Root Cause
The root cause was a change to search functionality that cleaned up old searches. This was paused temporarily to allow the CPU to recover and restore normality. This change has since been rectified.
Timeline
- Service disruption specific to cloud occurred at 10 AM
- This issue persisted to approximately 11:27 AM
- At 11.27 AM, a hotfix was applied to a running search function that was detrimental to the database and affecting performance.
Short-term Remediation
- A hotfix was deployed to cloud servers to disable the build index script at 11:30 AM on Feb 23.
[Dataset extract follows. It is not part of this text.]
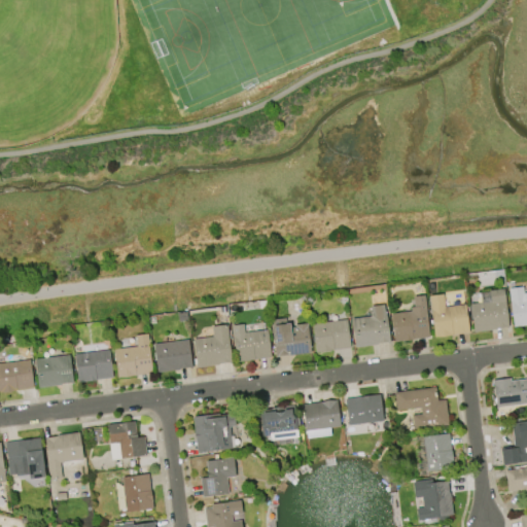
[(506,289),(521,287),(522,293),(526,292),(526,325),(512,327),(506,289)]
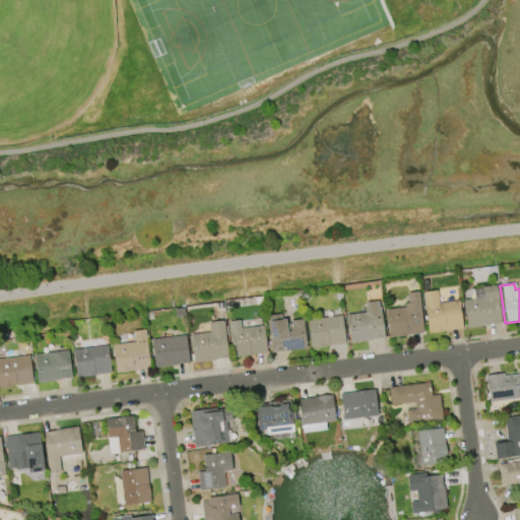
[(500,324),(466,327),(463,301),(481,299),(480,286),(495,285),(500,324)]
- A 23.1.7 point release was deployed on the 26th of Feb that removed the forum delete function from the search index during its 5 minute run (this meant forums deleted will still appear in search results for up to 24 hours, before a full index rebuild occurs nightly).
Long-term Remediation
- Ensure only workloads required on specific events such as creating, deleting and modifying an object are committed to the index for search.
Learnings/Further Actions
Following this incident we have formulated the following actions to prevent similar events occurring in the future:
- Consolidated reporting errors for infrastructure emails
- Surface cluster errors on load to internal dashboard
I want to take this opportunity to apologise on behalf of Schoolbox for any inconvenience that was caused. Multiple teams were a part of this PIR process and we are all aware of the learnings and will continue to make ongoing improvements across our systems.